Как показывают приведенные дан­ные, несмотря на мощное воздействие «электронной революции», учащаяся молодежь в России сохраняет живой интерес к чтению, которое, если судить по частотному распределению ответов,

занимает в досуговых предпочтениях московских студентов наивысшую ран­говую позицию после общения с друзь­ями. До того индикатора популярнос­ти, которую имеет чтение (свыше поло­вины опрошенных), довольно много не­дотянул даже такой «современный» и «полезный» вид занятий, как общение с компьютером.

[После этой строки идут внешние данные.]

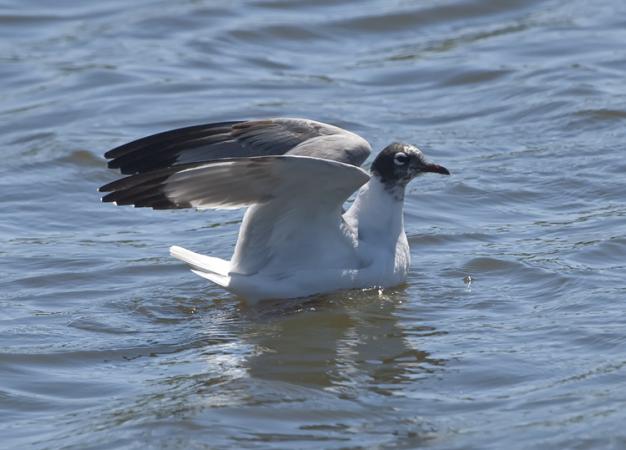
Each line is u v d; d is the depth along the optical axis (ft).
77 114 71.97
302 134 45.39
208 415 36.42
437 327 43.37
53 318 45.39
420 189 58.95
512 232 53.52
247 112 71.51
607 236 51.55
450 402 36.96
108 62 80.18
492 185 59.11
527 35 83.05
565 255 49.90
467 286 47.60
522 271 48.49
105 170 63.57
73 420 36.63
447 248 52.06
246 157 41.55
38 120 71.10
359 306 45.52
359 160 44.24
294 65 80.38
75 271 50.39
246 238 45.52
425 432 34.94
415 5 88.84
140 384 39.17
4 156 65.87
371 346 41.86
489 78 75.82
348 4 90.27
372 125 69.00
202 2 90.58
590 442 33.73
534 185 58.95
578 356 39.75
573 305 44.55
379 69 78.89
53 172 63.41
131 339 43.27
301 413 36.45
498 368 39.22
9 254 52.54
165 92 75.20
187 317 45.50
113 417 36.65
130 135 68.33
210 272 45.85
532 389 37.42
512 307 45.03
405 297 46.44
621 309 43.68
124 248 53.47
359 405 37.01
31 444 35.09
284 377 39.32
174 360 41.19
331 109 71.77
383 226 47.70
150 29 86.17
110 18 88.63
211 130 45.96
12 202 59.67
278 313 44.98
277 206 44.42
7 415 37.29
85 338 43.37
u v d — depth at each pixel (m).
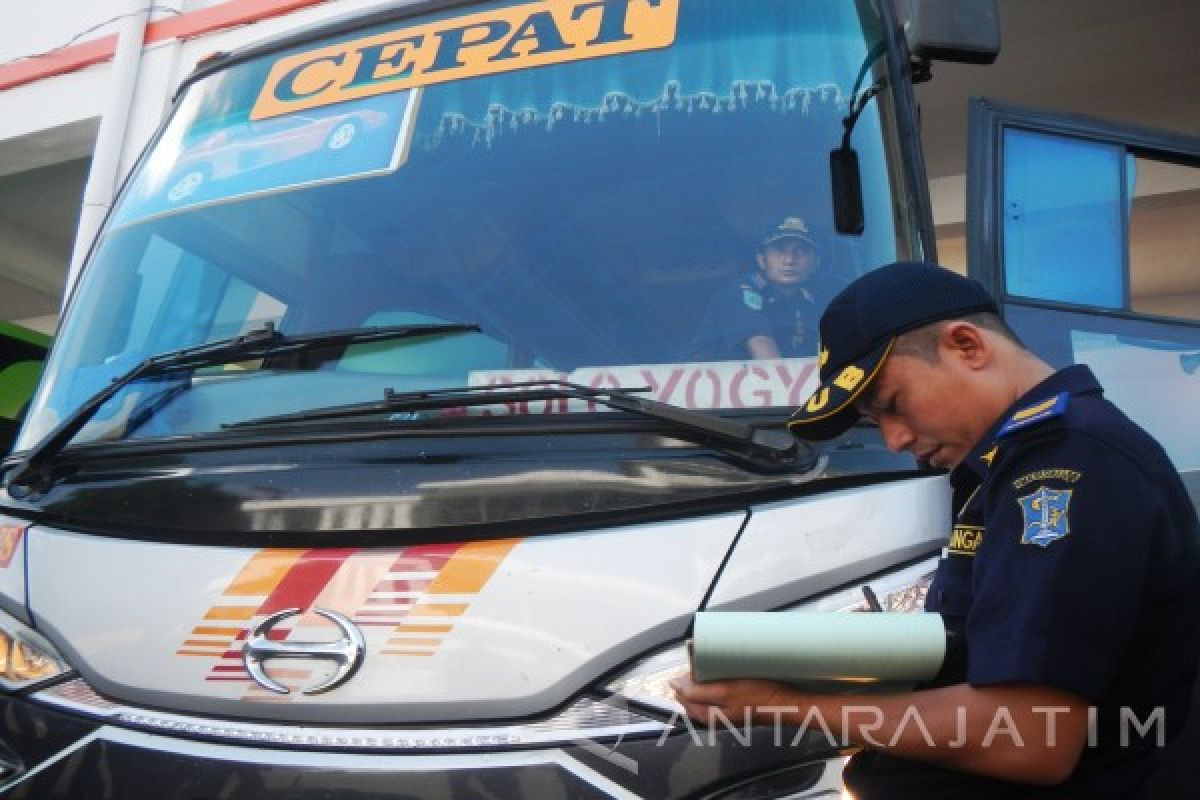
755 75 2.81
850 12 2.84
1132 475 1.49
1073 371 1.64
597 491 2.05
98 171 7.19
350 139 3.04
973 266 2.66
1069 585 1.43
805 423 1.74
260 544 2.14
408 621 1.97
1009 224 2.73
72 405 2.84
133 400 2.62
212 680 2.03
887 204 2.58
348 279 2.81
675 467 2.07
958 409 1.66
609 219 2.71
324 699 1.96
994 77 7.27
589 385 2.43
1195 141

Понятно, впрочем, что эти данные имеют значение лишь в сопоставлении с характеристикой качества чтения. С точки зрения специфических задач об­разования, оно в целом представляется более или менее удовлетворительным, хотя, к сожалению, иные слова, чем «более или менее», и в самом деле най­ти довольно трудно.

Но все же полученные нами резуль­таты оказались более отрадными, чем то впечатление, которое складывается из наблюдений за читающей публикой в метро. Самыми предпочтительными для опрошенных нами студентов ока­зались научно-популярные издания (около 28% опрошенных), а также клас­сическая литература (чуть менее четвер­ти полученных нами ответов). Совре­менную художественную литературу выбирают для чтения около 15% сту­дентов — примерно столько же, сколь­ко ежедневные и еженедельные газеты. Приключения, детективы, фантастика, юмор пользуются спросом, но заметно отстают от научно-популярного жанра и классики. Таким образом, читательс­кие предпочтения студентов в целом могут быть охарактеризованы как раз­вивающие.

В этой связи, однако, необходимо сделать некоторые оговорки. В частно­сти, следует специально обратить вни­мание по крайней мере на два важных момента.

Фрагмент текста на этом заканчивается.